Ted Baker Plc lost almost a quarter of its value after the UK retailer said the second half was off to a slow start and results could fall this year as it suffers from a shift to online shopping, fierce competition with rivals and its own management turmoil.
The company is under pressure from discounting in many markets as consumers rein in purchases and shift to e-commerce. Unseasonably warm weather in September added to the challenges. The stock fell as much as 24% to the lowest level in more than seven years in London trading Thursday.
The apparel chain has been reeling since the resignation of founder Ray Kelvin, after allegations that he gave employees unwanted hugs.

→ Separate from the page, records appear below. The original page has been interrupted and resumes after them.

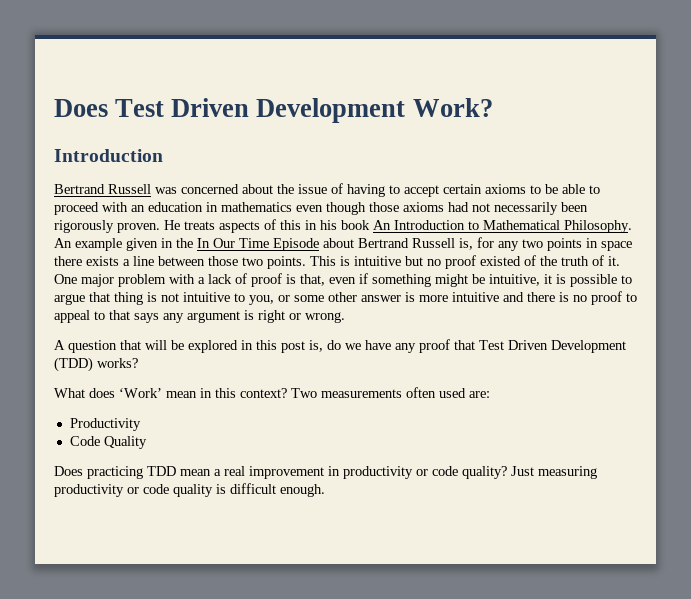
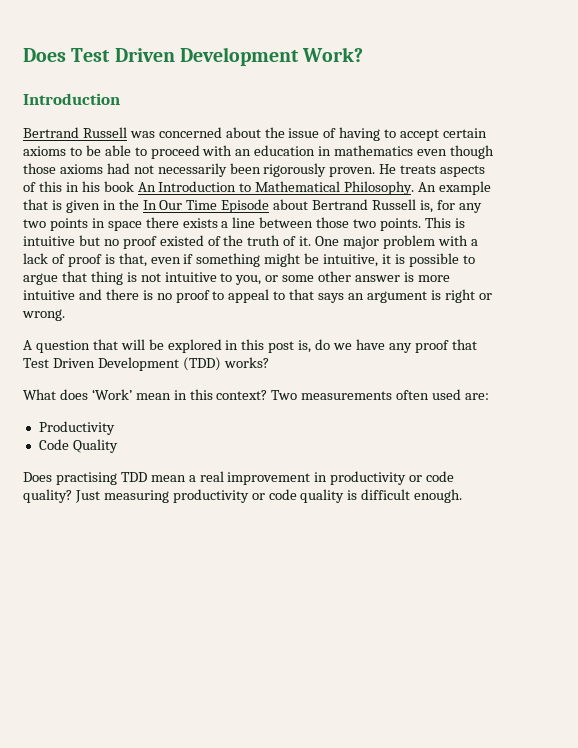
(122, 244) none -> [23,199,62,210] that is
[163,313,184,323] any -> [348,293,365,300] an
[87,466,143,479] practicing -> [55,472,117,485] practising

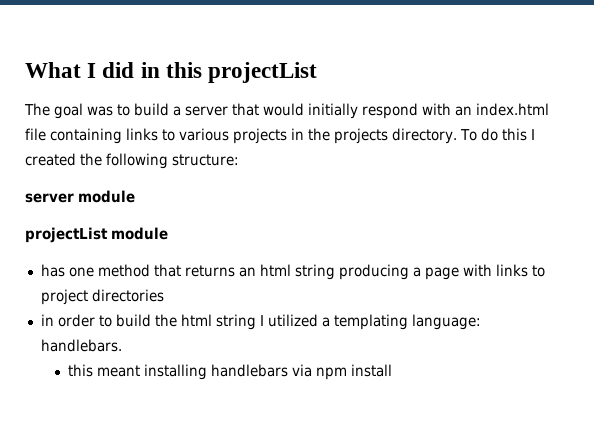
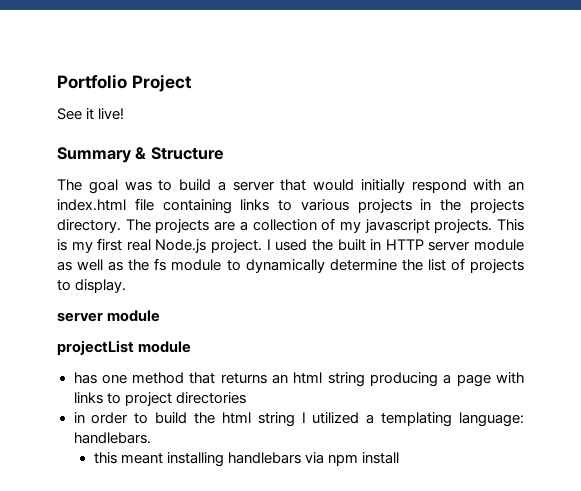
[25,62,318,83] What I did in this projectList -> [57,74,192,92] [57,108,125,120] [57,147,223,163] Portfolio Project // See it live! // Summary & Structure
[459,128,535,141] [25,153,239,169] To do this I created the following structure: -> [125,218,524,233] [57,238,525,253] [57,258,524,273] [57,279,127,293] The projects are a collection of my javascript projects. This is my first real Node.js project. I used the built in HTTP server module as well as the fs module to dynamically determine the list of projects to display.

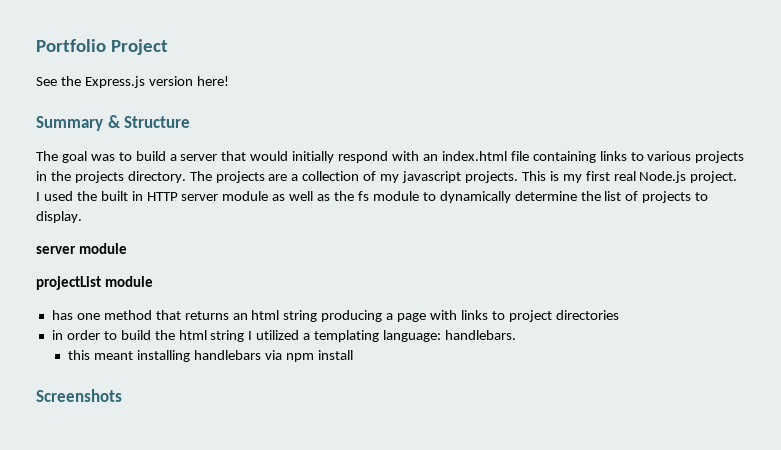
[86,108,125,120] it live! -> [60,76,229,88] the Express.js version here!
(400, 458) none -> [36,389,122,402] // Screenshots

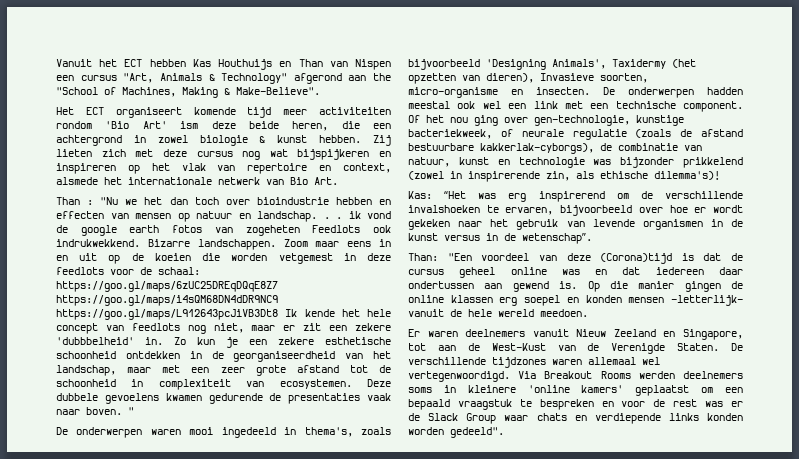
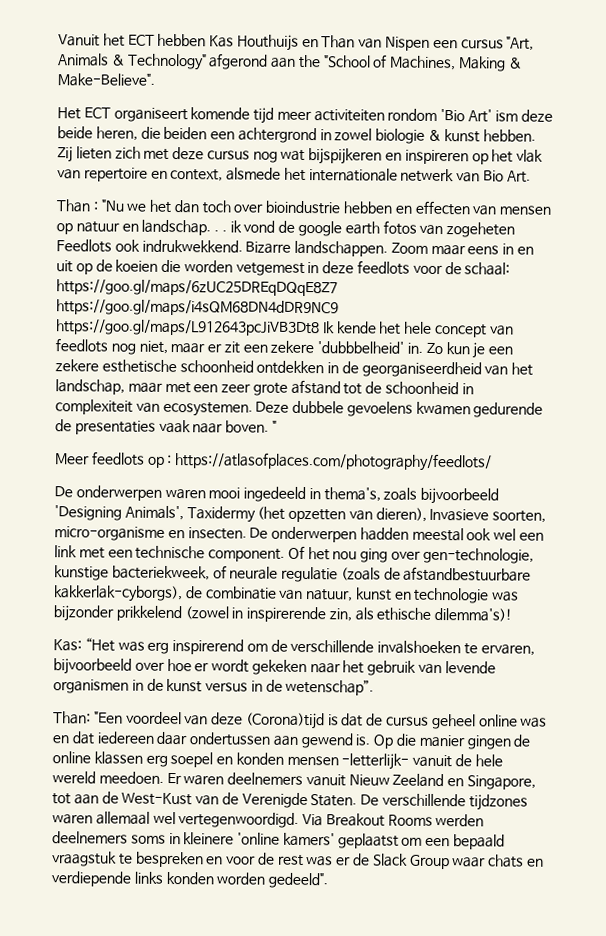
(360, 125) none -> [163,126,208,140] beiden
(134, 411) none -> [55,451,493,472] // Meer feedlots op : https://atlasofplaces.com/photography/feedlots/
[701,129,743,137] [408,143,474,151] afstand bestuurbare -> [403,566,532,582] afstandbestuurbare
(588, 313) // -> (164, 777) none

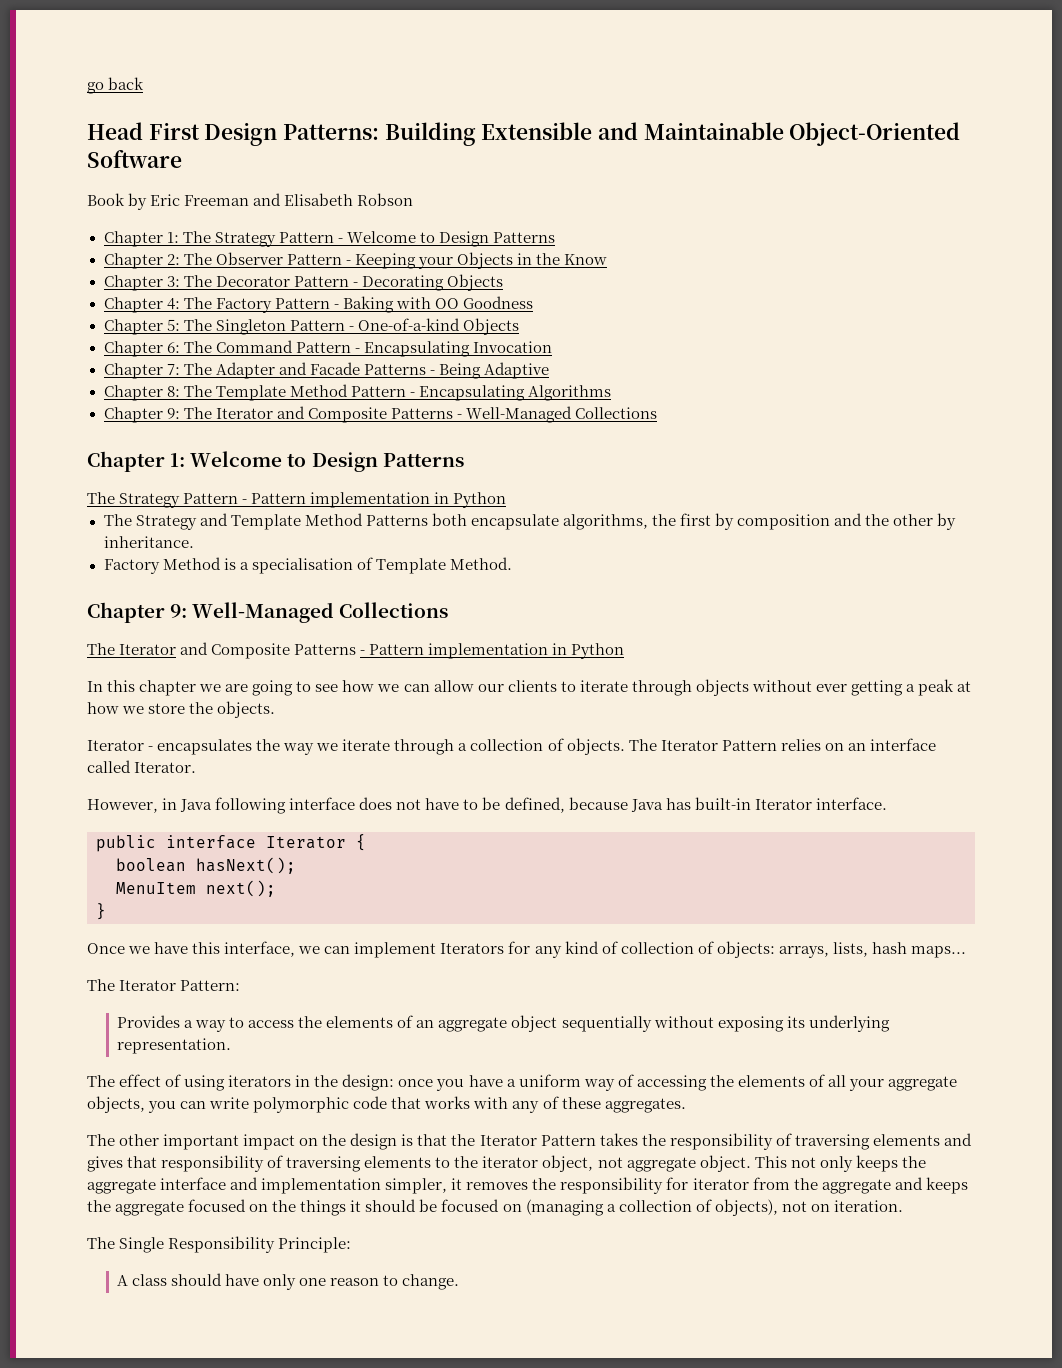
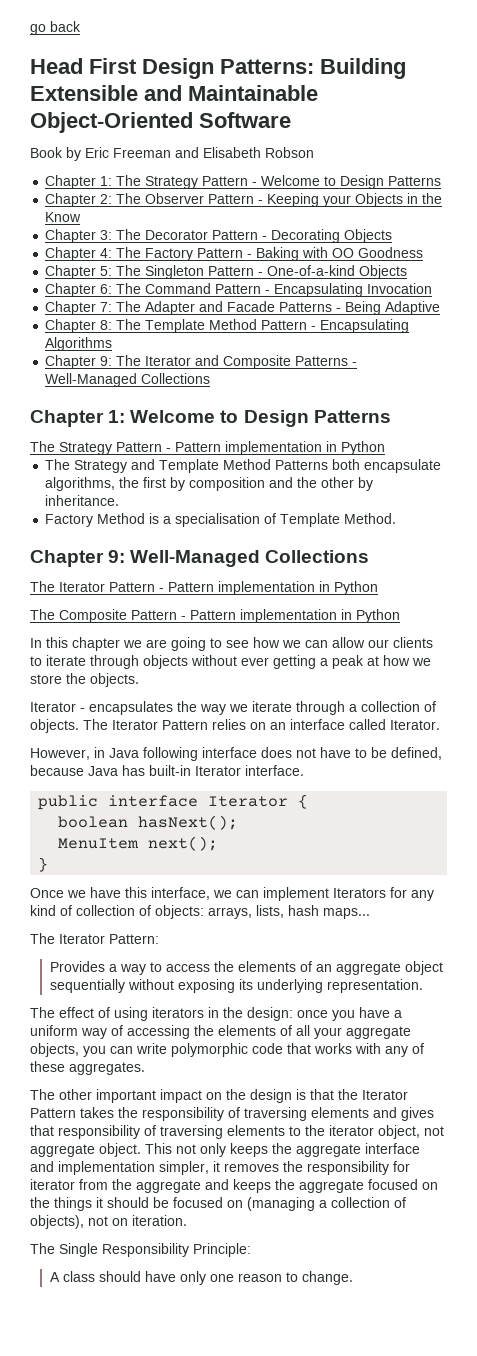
[180,642,357,659] and Composite Patterns -> [109,581,378,595] [30,609,177,623] Pattern - Pattern implementation in Python // The Composite Pattern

While the company has moved to improve office conduct, it’s succumbing to a broader UK retail crisis that has prompted stores to slash prices in an effort to move unsold goods.
Revenue fell 0.7% in the first six months and performance will be below last year’s levels for the full year if current trends persist, the company said in a statement Thursday.
Ted Baker named Lindsay Page as chief executive officer in April after filling the role in an acting role since December, when Kelvin went on leave before later resigning.
“It has been a challenging half,” Chairman David Bernstein said in a statement, citing “unprecedented and sustained levels of promotional activity across the sector with, in several cases, distressed discounting from brands and retailers and heightened competition.” The company also blamed Brexit and broader political and economic uncertainty for the consumer funk.